Wallace C. Alexander

The phenomenal development of Kansas in all lines of industry brought within its borders a class of shrewd and substantial business men who have well upheld its honor and advanced its material interests. Of this class the gentleman whose name is above is a prominent and favorably known representative. Wallace C. Alexander, of Everest, Washington township, Brown county, Kansas, has been more or less intimately identified wit the counties of Atchison and Brown for the past twenty-nine years.  For a dozen years or more he has been connected with the lumber trade of Brown and Doniphan counties and he has thus been brought into personal contact with the leaders in business and politics and public men generally.

Born at Waukesha, Wisconsin, August 30, 1851, Wallace C. Alexander secured the public-school training there and remained at his paternal home until he was nineteen years old.  He attended Carroll College two years, and upon leaving school came to Kansas. 

He stopped a short time at Topeka and Washington and finally located at Muscotah, and at all the place named he worked at the carpenter's trade.  He later found employment in the express business as a messenger for the Adams Express Company in Missouri, Kansas, Colorado and New Mexico, and later was agent for the Pacific Express Company in Texas.

Retiring from the express service he went to Scandia, Kansas, and entered the lumber trade as an employee of Howell Brothers and was later at Blue Hill, Nebraska, in the same business for Howell Brothers. From Blue Hill Mr. Alexander went to Everest, Kansas, reaching that place July 21, 1886.  In 1888 he acquired an interest in the lumber yard at Everest with Mr. Noll, the firm of Alexander & Noll doing business until 1891, when Mr. Alexander became the sole proprietor.  He has established branch yards at Leonardville and Purcell and his commercial influence extends over a large section of the "garden spot" of Kansas. 

Mr. Alexander is a son of Charles Alexander, who was born in Ramburg, Wiltshire, England, November 4, 1824, and came to Waukesha, Wisconsin, in 1845.  He came to the United States fully equipped to make a living as a saddler of the old school.  He married Mary A. Harrison, whose father, Abram Harrison, came to the United States from Liverpool, England. Charles Alexander died in 1865.

His children were Priscilla, of Milwaukee, Wisconsin, the wife of F. C. Maynard; Wallace C.; Mellisa, who married Martin Winsor and is dead; Chalnissa, widow of Benjamin Bonnell, who resides in Frankfort, Kansas; Irene, Mrs. W. C. Allison, of Muscotah, Kansas; Luella, the wife of Orlo Olden, of Muscotah; Julia, who married the late Rev. L. N. Rogers and lives in Muscotah.

The widow of Charles Alexander married H. B. Dana and is now a second time widow.  A son, Giles C. Dana, of Frisco, New Mexico, was born of this union.  Mrs. Dana lives at Muscotah, Kansas.

Wallace C. Alexander was married, in Everest, in 1888, to Mrs.
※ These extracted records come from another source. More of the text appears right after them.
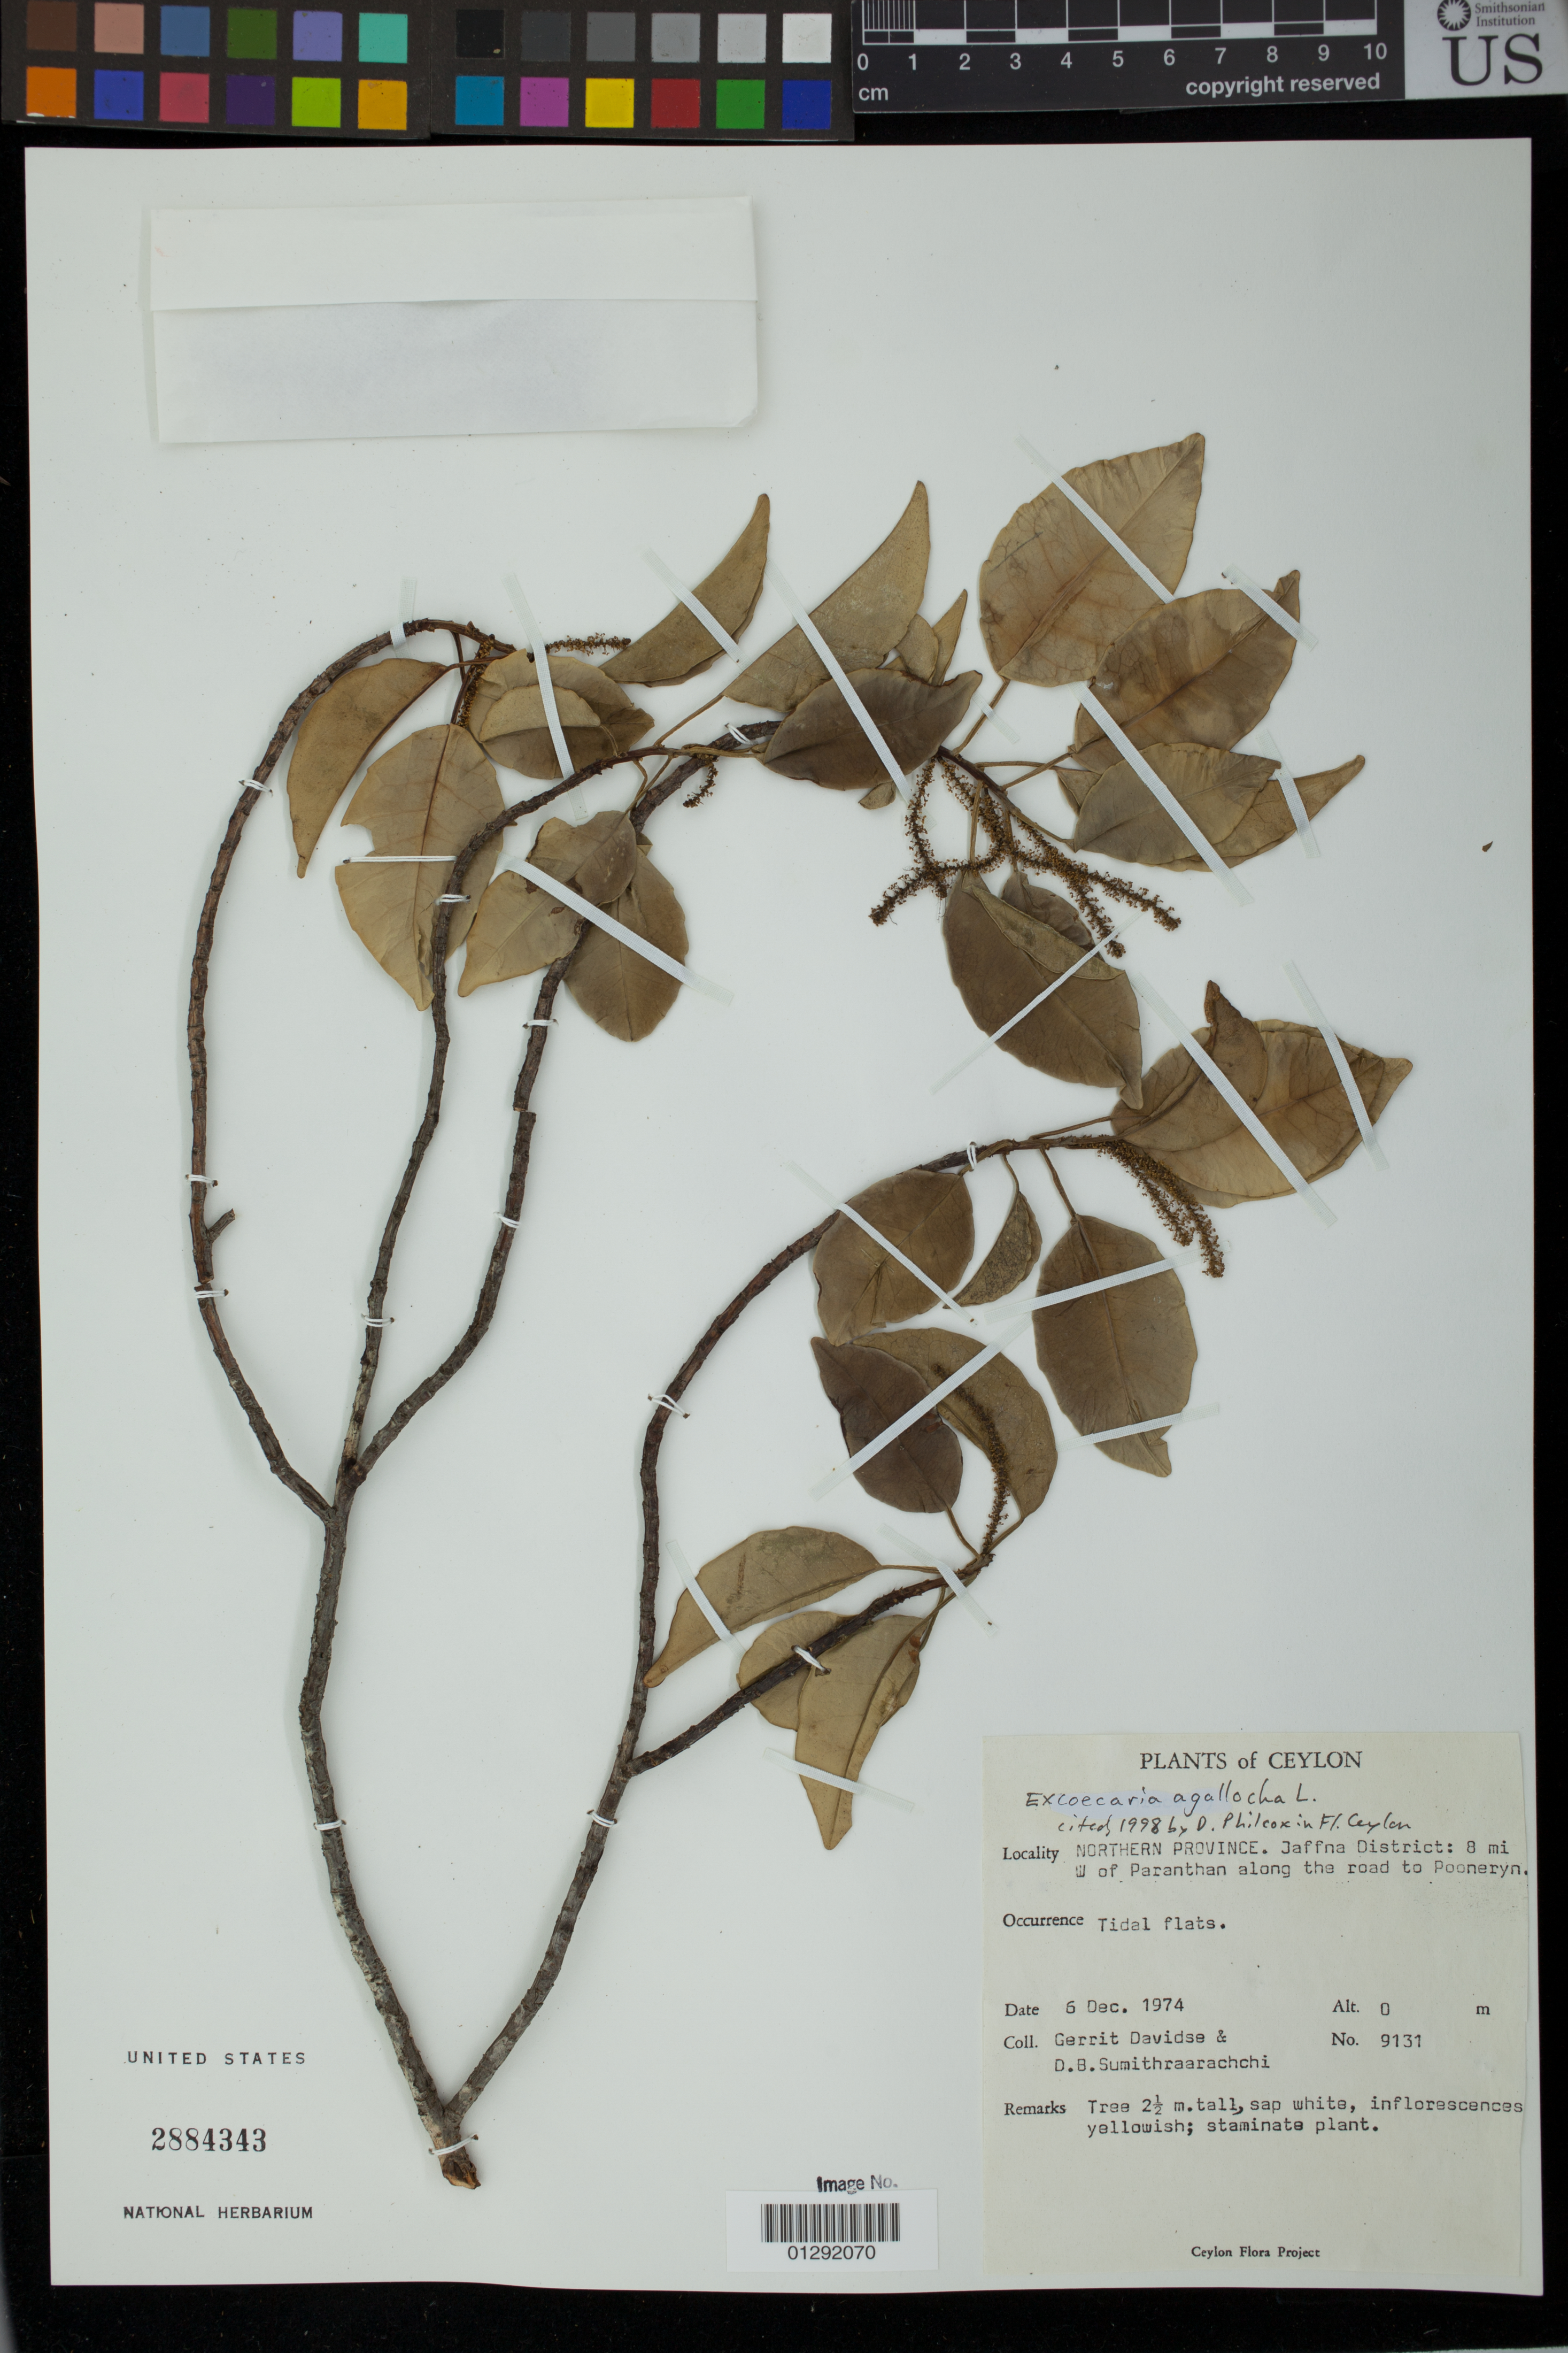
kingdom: Plantae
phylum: Tracheophyta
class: Magnoliopsida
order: Malpighiales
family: Euphorbiaceae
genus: Excoecaria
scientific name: Excoecaria agallocha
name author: L.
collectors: G. Davidse & D. B. Sumithraarachchi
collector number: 9131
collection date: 1974-12-05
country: Sri Lanka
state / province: Northern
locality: Ceylon. Jaffna District: 8 mi W. of Paranthan along the road to Pooneryn.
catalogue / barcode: US 2884343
Ellen L. Way.  Mrs. Alexander's father was a Mr. Dewey, of Philadelphia, Pennsylvania, whose ancestors were from Massachusetts.  They are of the same stock and possess the same ancestral history as the family recently made famous by the achievements of the great admiral.  Mr. and Mrs. Alexander are the parents of a son, George W. Alexander, born in 1890.

Since identifying himself with Everest Mr. Alexander has rendered himself one of its useful men.  His whole make-up forbids his following in the wake of any movement of progress and he fights in the lead either for or against.  He is a man of marked intelligence, good judgment and far sightedness and this combination has for a basis the strictest honesty.

He has served five terms on the township board as treasurer, and though a partisan Republican in politics he is for the best interests of his town and his township, regardless of political consequences.

He is a Christian gentleman, a member of the Methodist Episcopal church and one of its strongest supporters and maintainers.  His work as the superintendent of the Sabbath school is well known and is not less enthusiastic than his church work.